ASSIGNED TASK:
Take the data below and extract the lines from the one with "This project has" to the one with "the search bar.", inclusive, exactly as written.
Segment Open
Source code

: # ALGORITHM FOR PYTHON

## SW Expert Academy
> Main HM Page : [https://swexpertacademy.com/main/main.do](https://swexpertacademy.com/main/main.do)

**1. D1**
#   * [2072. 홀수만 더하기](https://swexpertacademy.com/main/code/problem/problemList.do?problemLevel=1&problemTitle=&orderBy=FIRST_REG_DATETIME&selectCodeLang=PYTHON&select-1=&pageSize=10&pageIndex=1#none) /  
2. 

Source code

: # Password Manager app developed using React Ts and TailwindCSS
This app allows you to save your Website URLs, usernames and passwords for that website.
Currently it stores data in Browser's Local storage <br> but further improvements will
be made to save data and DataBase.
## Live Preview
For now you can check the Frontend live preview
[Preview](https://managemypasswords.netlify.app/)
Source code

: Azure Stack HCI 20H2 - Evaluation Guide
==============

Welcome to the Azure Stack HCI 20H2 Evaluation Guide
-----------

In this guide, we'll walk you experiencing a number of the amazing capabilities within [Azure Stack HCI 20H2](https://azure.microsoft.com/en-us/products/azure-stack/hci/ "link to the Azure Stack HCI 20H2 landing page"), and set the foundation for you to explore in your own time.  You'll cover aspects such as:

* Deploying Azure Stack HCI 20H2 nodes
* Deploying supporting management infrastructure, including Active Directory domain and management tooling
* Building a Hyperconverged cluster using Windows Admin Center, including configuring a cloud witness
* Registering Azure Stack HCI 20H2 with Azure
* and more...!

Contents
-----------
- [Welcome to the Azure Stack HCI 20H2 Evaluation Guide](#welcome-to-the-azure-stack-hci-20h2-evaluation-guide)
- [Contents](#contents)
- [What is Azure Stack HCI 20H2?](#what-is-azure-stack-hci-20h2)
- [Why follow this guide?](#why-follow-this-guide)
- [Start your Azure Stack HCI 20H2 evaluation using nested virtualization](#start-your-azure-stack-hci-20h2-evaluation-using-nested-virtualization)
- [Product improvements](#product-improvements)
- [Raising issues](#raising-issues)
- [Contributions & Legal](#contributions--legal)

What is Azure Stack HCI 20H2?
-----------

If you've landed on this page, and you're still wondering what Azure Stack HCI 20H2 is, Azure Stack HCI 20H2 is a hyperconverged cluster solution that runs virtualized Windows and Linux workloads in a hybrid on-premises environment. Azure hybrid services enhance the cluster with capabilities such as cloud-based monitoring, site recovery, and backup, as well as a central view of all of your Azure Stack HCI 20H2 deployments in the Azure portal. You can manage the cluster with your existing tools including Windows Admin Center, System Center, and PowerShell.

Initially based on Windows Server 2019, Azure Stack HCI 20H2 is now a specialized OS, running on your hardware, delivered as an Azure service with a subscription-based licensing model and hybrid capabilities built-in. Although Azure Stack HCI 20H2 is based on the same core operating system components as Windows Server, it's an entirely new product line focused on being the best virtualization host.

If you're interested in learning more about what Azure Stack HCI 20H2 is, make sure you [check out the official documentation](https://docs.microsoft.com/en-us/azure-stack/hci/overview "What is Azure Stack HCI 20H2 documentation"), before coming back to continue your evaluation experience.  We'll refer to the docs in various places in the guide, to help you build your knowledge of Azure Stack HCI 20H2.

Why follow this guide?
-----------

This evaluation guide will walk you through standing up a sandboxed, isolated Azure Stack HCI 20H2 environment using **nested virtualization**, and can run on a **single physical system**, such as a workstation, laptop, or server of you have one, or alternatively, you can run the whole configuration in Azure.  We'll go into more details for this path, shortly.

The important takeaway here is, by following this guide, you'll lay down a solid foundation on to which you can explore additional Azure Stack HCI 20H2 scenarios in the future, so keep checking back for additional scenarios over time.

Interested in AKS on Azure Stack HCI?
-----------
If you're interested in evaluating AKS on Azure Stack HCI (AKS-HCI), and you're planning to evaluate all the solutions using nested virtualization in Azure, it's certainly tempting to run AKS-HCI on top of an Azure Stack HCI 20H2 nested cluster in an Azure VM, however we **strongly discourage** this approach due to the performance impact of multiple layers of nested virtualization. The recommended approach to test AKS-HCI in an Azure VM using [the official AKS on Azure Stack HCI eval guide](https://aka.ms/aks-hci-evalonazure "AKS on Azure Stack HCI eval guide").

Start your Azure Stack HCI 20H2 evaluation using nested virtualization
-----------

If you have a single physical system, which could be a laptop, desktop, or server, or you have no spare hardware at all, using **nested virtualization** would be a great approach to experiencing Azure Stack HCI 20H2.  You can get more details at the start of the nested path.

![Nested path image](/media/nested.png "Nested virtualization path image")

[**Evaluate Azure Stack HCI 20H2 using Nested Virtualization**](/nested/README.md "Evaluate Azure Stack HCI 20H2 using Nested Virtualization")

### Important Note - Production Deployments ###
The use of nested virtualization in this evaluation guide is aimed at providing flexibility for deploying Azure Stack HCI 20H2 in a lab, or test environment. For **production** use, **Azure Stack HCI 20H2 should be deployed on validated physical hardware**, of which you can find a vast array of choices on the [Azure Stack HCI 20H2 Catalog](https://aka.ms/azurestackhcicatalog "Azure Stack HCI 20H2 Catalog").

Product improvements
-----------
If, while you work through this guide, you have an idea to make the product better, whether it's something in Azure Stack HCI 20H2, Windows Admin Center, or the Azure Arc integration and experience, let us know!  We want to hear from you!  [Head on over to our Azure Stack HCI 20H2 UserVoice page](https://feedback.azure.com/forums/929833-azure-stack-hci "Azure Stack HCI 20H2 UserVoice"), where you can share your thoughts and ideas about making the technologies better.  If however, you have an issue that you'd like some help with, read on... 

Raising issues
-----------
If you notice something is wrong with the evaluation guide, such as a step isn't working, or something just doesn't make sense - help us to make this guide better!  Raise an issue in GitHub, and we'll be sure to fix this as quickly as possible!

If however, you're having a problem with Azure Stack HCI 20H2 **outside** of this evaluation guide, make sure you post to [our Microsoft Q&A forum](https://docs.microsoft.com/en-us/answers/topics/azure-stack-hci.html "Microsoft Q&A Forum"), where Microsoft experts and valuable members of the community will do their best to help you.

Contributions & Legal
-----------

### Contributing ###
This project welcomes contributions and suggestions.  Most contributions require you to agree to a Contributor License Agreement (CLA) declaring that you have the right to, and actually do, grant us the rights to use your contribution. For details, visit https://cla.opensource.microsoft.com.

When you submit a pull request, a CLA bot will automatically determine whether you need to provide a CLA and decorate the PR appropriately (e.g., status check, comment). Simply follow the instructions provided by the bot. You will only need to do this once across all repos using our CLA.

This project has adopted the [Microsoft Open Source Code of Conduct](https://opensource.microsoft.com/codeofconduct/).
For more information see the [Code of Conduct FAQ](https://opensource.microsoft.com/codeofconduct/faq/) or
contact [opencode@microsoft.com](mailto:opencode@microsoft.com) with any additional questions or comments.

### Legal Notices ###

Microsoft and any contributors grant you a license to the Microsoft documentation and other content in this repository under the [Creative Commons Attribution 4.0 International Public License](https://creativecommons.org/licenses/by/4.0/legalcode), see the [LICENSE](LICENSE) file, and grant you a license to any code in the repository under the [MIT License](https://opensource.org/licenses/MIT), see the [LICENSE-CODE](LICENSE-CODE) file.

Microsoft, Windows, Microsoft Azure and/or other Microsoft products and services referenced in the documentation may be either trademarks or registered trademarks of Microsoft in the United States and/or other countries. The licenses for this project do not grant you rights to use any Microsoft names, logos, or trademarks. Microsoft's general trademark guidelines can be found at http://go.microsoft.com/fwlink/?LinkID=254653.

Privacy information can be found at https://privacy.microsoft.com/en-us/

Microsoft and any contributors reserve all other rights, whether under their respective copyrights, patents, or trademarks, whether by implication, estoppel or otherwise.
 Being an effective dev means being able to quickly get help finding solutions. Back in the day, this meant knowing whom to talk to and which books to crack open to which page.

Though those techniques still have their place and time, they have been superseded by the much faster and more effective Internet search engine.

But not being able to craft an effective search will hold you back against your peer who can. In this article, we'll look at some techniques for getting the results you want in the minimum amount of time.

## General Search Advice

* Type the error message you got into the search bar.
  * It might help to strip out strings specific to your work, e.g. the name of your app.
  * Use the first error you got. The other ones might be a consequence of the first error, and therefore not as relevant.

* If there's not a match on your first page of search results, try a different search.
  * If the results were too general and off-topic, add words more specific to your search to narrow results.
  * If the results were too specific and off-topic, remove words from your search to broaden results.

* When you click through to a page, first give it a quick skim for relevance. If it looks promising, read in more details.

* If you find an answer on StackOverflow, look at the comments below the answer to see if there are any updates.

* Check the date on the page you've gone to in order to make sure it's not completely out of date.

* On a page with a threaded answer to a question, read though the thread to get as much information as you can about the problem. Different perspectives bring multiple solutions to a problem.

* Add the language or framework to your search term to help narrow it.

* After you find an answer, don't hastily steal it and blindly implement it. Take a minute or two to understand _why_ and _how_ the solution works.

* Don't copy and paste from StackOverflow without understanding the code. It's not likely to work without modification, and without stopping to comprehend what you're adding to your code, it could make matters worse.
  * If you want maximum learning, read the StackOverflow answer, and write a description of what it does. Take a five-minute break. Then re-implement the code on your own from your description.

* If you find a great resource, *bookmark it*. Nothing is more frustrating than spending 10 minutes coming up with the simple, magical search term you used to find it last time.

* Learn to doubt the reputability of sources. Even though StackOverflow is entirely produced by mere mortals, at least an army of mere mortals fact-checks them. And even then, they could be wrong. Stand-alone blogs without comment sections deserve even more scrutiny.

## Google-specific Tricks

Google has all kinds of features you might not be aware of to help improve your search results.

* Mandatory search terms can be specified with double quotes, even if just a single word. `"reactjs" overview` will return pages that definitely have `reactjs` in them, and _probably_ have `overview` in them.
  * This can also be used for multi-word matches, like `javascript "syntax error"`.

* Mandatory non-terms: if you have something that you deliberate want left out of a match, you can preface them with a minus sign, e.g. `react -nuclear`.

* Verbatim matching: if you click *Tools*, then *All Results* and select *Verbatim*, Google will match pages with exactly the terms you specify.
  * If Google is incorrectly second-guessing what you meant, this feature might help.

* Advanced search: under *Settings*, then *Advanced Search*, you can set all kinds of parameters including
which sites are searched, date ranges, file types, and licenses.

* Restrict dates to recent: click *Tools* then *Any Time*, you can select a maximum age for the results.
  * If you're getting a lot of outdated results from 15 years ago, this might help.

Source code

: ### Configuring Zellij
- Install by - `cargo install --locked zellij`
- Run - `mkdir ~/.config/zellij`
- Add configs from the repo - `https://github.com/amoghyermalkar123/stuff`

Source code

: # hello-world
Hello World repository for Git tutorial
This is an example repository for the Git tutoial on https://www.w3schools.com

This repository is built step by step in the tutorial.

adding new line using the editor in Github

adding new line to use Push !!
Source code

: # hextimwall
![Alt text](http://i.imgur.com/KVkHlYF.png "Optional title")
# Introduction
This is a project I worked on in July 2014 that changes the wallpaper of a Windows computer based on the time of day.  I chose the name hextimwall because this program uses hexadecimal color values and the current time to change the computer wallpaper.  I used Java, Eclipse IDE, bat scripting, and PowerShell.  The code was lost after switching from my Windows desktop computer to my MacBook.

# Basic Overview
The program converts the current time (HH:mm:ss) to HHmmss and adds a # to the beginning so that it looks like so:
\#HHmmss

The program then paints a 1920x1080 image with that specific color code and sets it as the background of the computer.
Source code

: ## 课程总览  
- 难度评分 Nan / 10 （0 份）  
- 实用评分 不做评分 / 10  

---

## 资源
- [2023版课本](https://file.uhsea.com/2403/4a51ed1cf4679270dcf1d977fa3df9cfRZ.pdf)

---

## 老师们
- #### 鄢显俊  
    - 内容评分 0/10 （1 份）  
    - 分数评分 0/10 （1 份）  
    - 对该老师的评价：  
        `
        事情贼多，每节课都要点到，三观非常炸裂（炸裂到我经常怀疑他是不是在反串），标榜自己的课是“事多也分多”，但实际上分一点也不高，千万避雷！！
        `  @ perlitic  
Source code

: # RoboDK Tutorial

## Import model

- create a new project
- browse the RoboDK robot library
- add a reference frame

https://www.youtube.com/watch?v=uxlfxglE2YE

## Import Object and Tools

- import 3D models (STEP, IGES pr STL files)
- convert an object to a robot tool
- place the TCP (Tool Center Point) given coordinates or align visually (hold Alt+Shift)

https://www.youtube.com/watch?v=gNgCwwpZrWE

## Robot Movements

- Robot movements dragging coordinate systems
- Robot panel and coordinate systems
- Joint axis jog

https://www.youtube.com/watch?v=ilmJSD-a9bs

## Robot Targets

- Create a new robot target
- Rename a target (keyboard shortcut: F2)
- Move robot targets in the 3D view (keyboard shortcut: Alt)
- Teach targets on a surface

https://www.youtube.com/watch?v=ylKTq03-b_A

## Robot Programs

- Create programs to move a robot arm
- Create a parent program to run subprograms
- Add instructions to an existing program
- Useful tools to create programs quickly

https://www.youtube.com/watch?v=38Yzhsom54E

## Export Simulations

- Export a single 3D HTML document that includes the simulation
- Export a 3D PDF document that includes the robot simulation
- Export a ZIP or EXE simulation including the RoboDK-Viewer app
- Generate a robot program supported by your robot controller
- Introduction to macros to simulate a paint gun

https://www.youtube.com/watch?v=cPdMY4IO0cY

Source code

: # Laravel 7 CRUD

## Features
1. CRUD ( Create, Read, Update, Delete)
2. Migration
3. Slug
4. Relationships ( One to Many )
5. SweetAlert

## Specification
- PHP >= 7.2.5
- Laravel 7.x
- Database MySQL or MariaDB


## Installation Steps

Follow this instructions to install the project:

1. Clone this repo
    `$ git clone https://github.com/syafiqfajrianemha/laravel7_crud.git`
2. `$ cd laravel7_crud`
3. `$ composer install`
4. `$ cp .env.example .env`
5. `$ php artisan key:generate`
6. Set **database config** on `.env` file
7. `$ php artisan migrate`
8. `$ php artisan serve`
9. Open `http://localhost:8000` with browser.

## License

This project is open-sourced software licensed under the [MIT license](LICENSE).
Segment Closed
ANSWER AREA:
This project has adopted the [Microsoft Open Source Code of Conduct](https://opensource.microsoft.com/codeofconduct/).
For more information see the [Code of Conduct FAQ](https://opensource.microsoft.com/codeofconduct/faq/) or
contact [opencode@microsoft.com](mailto:opencode@microsoft.com) with any additional questions or comments.

### Legal Notices ###

Microsoft and any contributors grant you a license to the Microsoft documentation and other content in this repository under the [Creative Commons Attribution 4.0 International Public License](https://creativecommons.org/licenses/by/4.0/legalcode), see the [LICENSE](LICENSE) file, and grant you a license to any code in the repository under the [MIT License](https://opensource.org/licenses/MIT), see the [LICENSE-CODE](LICENSE-CODE) file.

Microsoft, Windows, Microsoft Azure and/or other Microsoft products and services referenced in the documentation may be either trademarks or registered trademarks of Microsoft in the United States and/or other countries. The licenses for this project do not grant you rights to use any Microsoft names, logos, or trademarks. Microsoft's general trademark guidelines can be found at http://go.microsoft.com/fwlink/?LinkID=254653.

Privacy information can be found at https://privacy.microsoft.com/en-us/

Microsoft and any contributors reserve all other rights, whether under their respective copyrights, patents, or trademarks, whether by implication, estoppel or otherwise.
 Being an effective dev means being able to quickly get help finding solutions. Back in the day, this meant knowing whom to talk to and which books to crack open to which page.

Though those techniques still have their place and time, they have been superseded by the much faster and more effective Internet search engine.

But not being able to craft an effective search will hold you back against your peer who can. In this article, we'll look at some techniques for getting the results you want in the minimum amount of time.

## General Search Advice

* Type the error message you got into the search bar.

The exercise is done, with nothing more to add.